«Я стану такой же? Такой же глупой?» - широко раскрыв глаза, спросила десятилетняя Асхелека, испытывая приступ ужаса.
«Не говори ерунды. Ты полноценная, - отрезал отец. – Но никто не должен знать. Ты горианка и все. Ясно?»
По правде говоря, Асхелеке тогда мало что казалось ясным. Прозрение приходило постепенно, по мере того, как она взрослела. Закон категорически запрещал горианцам иметь детей от шаггитеррианок, и на Горре, насколько она знала, это просто невозможно. А на Шаггитерре, где ее отец раньше служил, военным запрещалось вступать в какие-либо отношения с местными женщинами. Постепенно до нее дошло, почему отец так боится – он нарушил запрет, совершил какое-то преступление, и она – живое свидетельство. И еще она – урод, которого заклеймят, если узнают правду. И отправят в дом удовольствий, где таким, как она, только и место.
Иногда ей становилось так страшно, что она плакала. Замечая это, отец успокаивал, как мог. Он объяснял, что все продумал, что никто никогда не узнает, что он ее защитит. «Ты нетелепат, ты не подлежишь законам о сканировании, а что до меня – то мой пре-сезар на Горре-3. Мы в полной безопасности», - убеждал он, и на время это хорошо успокаивало. Но потом он начал болеть.
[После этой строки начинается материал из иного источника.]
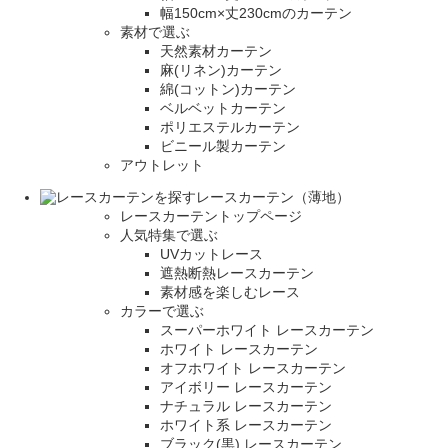
幅150cm×丈230cmのカーテン
素材で選ぶ
天然素材カーテン
麻(リネン)カーテン
綿(コットン)カーテン
ベルベットカーテン
ポリエステルカーテン
ビニール製カーテン
アウトレット
レースカーテン（薄地）
レースカーテントップページ
人気特集で選ぶ
UVカットレース
遮熱断熱レースカーテン
素材感を楽しむレース
カラーで選ぶ
スーパーホワイト レースカーテン
ホワイト レースカーテン
オフホワイト レースカーテン
アイボリー レースカーテン
ナチュラル レースカーテン
ホワイト系 レースカーテン
ブラック(黒) レースカーテン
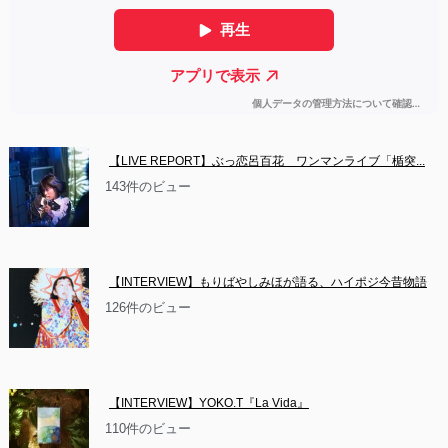
【LIVE REPORT】ぶっ恋呂百花　ワンマンライブ「楯突...
143件のビュー
【INTERVIEW】もりばやしみほが語る、ハイポジ今昔物語
126件のビュー
【INTERVIEW】YOKO.T『La Vida』
110件のビュー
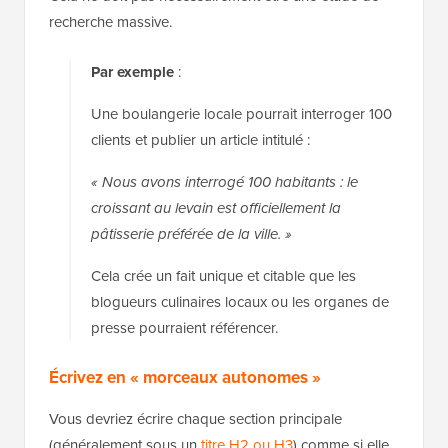
recherche massive.
Par exemple
:
Une boulangerie locale pourrait interroger 100
clients et publier un article intitulé :
« Nous avons interrogé 100 habitants : le
croissant au levain est officiellement la
pâtisserie préférée de la ville. »
Cela crée un fait unique et citable que les
blogueurs culinaires locaux ou les organes de
presse pourraient référencer.
Écrivez en « morceaux autonomes »
Vous devriez écrire chaque section principale
(généralement sous un
titre H2 ou H3
) comme si elle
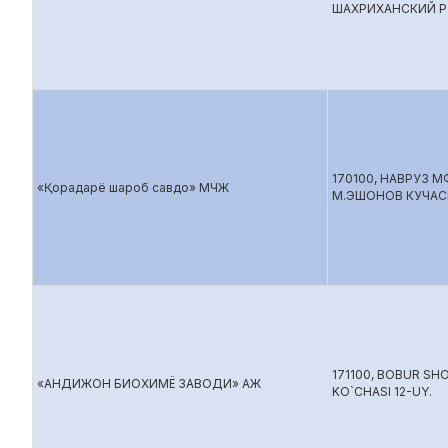
ШАХРИХАНСКИЙ Р
170100, НАВРУЗ 
«Қорадарё шароб савдо» МЧЖ
М.ЭШОНОВ КУЧАС
171100, BOBUR SH
«АНДИЖОН БИОХИМЁ ЗАВОДИ» АЖ
KO`CHASI 12-UY.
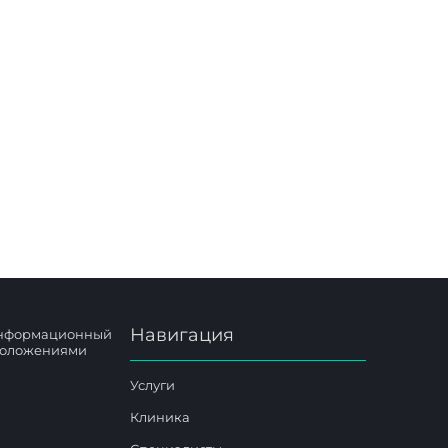
сса,
Навигация
 информационный
 положениями
Услуги
Клиника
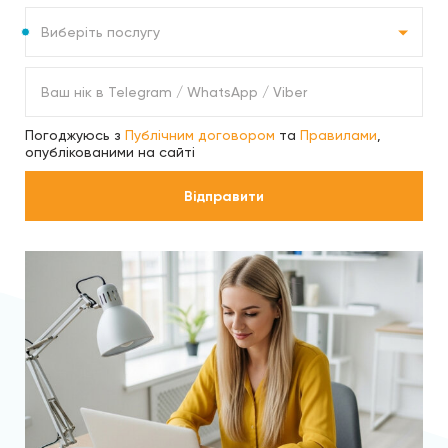
Послуга
Виберіть послугу
Ваш
нік
в
Telegram
Погоджуюсь з
Публічним договором
та
Правилами
,
/
опублікованими на сайті
WhatsApp
/
Viber
Відправити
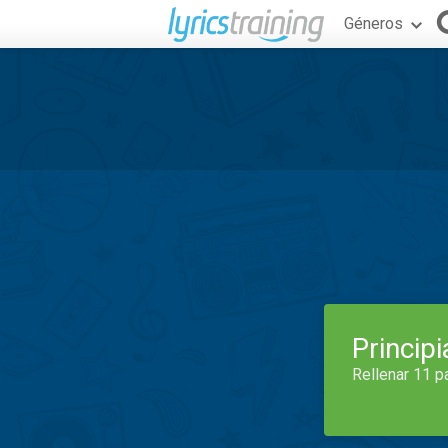
Géneros
Princip
Rellenar 11 p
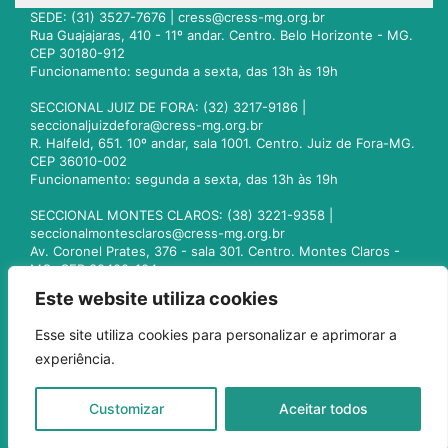
SEDE: (31) 3527-7676 |
cress@cress-mg.org.br
Rua Guajajaras, 410 - 11º andar. Centro. Belo Horizonte - MG.
CEP 30180-912
Funcionamento: segunda a sexta, das 13h às 19h
SECCIONAL JUIZ DE FORA: (32) 3217-9186 |
seccionaljuizdefora@cress-mg.org.br
R. Halfeld, 651. 10º andar, sala 1001. Centro. Juiz de Fora-MG.
CEP 36010-002
Funcionamento: segunda a sexta, das 13h às 19h
SECCIONAL MONTES CLAROS: (38) 3221-9358 |
seccionalmontesclaros@cress-mg.org.br
Av. Coronel Prates, 376 - sala 301. Centro. Montes Claros -
MG. CEP 39400-104
Funcionamento: segunda a sexta, das 13h às 19h
Este website utiliza cookies
SECCIONAL UBERLÂNDIA: (34) 3236-3024 |
Esse site utiliza cookies para personalizar e aprimorar a
seccionaluberlandia@cress-mg.org.br
experiência.
Av. Afonso Pena, 547 - sala 101. Uberlândia - MG. CEP
38400-128
Funcionamento: segunda a sexta, das 13h às 19h
Customizar
Aceitar todos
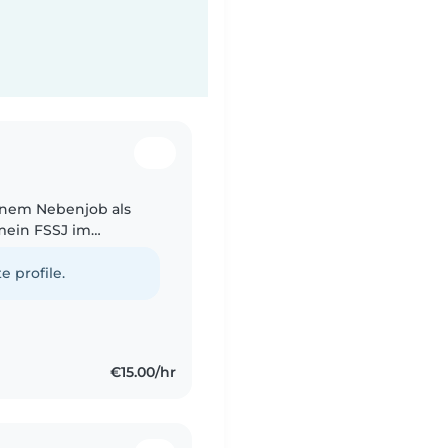
einem Nebenjob als
 mein FSSJ im
ganz viel Zeit mit
e profile.
€15.00/hr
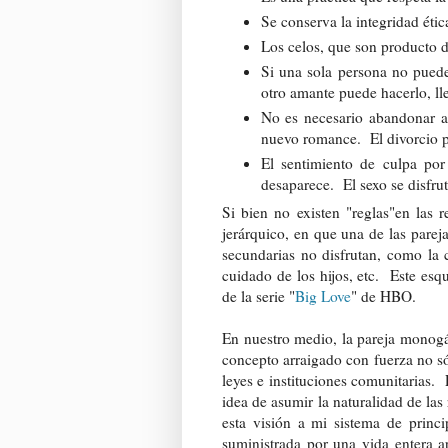
Se conserva la integridad ética
Los celos, que son producto d
Si una sola persona no puede 
otro amante puede hacerlo, ll
No es necesario abandonar a 
nuevo romance. El divorcio pi
El sentimiento de culpa por
desaparece. El sexo se disfru
Si bien no existen "reglas"en las 
jerárquico, en que una de las parejas
secundarias no disfrutan, como la 
cuidado de los hijos, etc. Este es
de la serie "
Big Love
" de HBO.
En nuestro medio, la pareja monogá
concepto arraigado con fuerza no só
leyes e instituciones comunitarias
idea de asumir la naturalidad de las
esta visión a mi sistema de princ
suministrada por una vida entera a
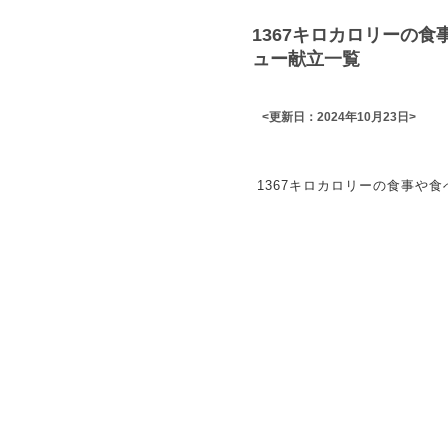
1367キロカロリーの
ュー献立一覧
<更新日：2024年10月23日>
1367キロカロリーの食事や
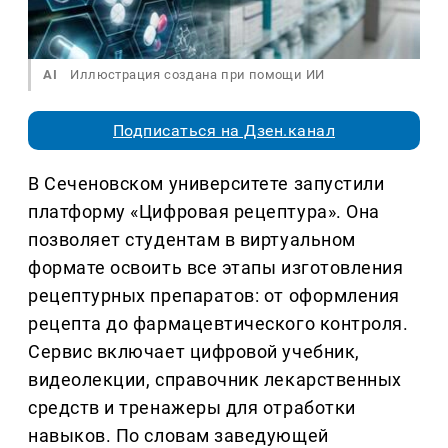
AI
Иллюстрация создана при помощи ИИ
Подписаться на Дзен.канал
В Сеченовском университете запустили
платформу «Цифровая рецептура». Она
позволяет студентам в виртуальном
формате освоить все этапы изготовления
рецептурных препаратов: от оформления
рецепта до фармацевтического контроля.
Сервис включает цифровой учебник,
видеолекции, справочник лекарственных
средств и тренажеры для отработки
навыков. По словам заведующей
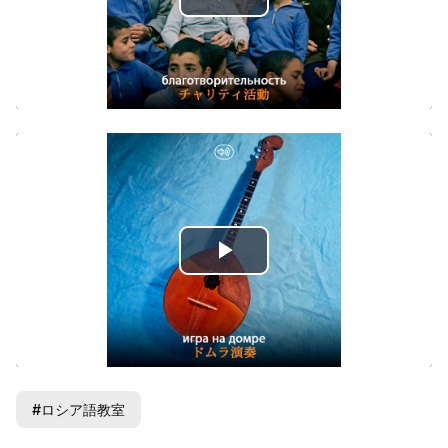
Play
Video
Play
Video
#ロシア語教室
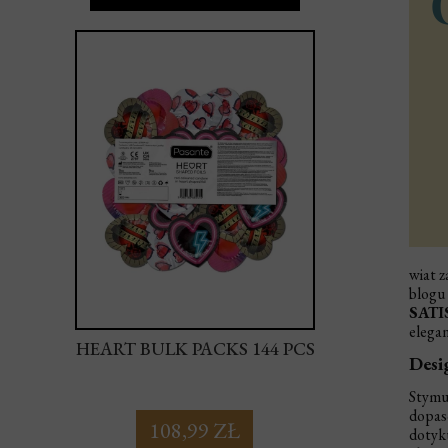
wiat z
blogu
SATI
elegan
44
HEART BULK PACKS 144 PCS
SUPER K
Desi
PAC
Stymu
dopaso
108,99 ZŁ
1
dotyku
Асхелека понимала, что болезнь телепатическая – стоит вызвать врача, и отца просканируют. Обращаться за помощью никак нельзя, но и тянуть дальше – тоже. Его обмороки становились все длиннее, а накануне вечером он впервые не узнал ее, и Асхелека испытала настоящий ужас.
- Привет, крошка, - вдруг сказал он, когда она вышла из своей спальни без парика. И попытался поднять ее, чтобы поцеловать, как мужчины целуют шаггитеррианок на улице. Начав сопротивляться как сумасшедшая, Асхелека сразу добилась того, что отец поставил ее на пол, отступив, но на его лице отразилась растерянность, и он скрылся в своей спальне, так и не узнав, что пытался поцеловать свою дочь. Но не как дочь, а как женщину. После этого она еще долго стояла на месте, прижавшись к стене, не в силах успокоить бешеное сердцебиение и осознать мысль о том, что пришло время обратиться за помощью – чем бы это ни закончилось для них. Потому что в противном случае ее отец сойдет с ума.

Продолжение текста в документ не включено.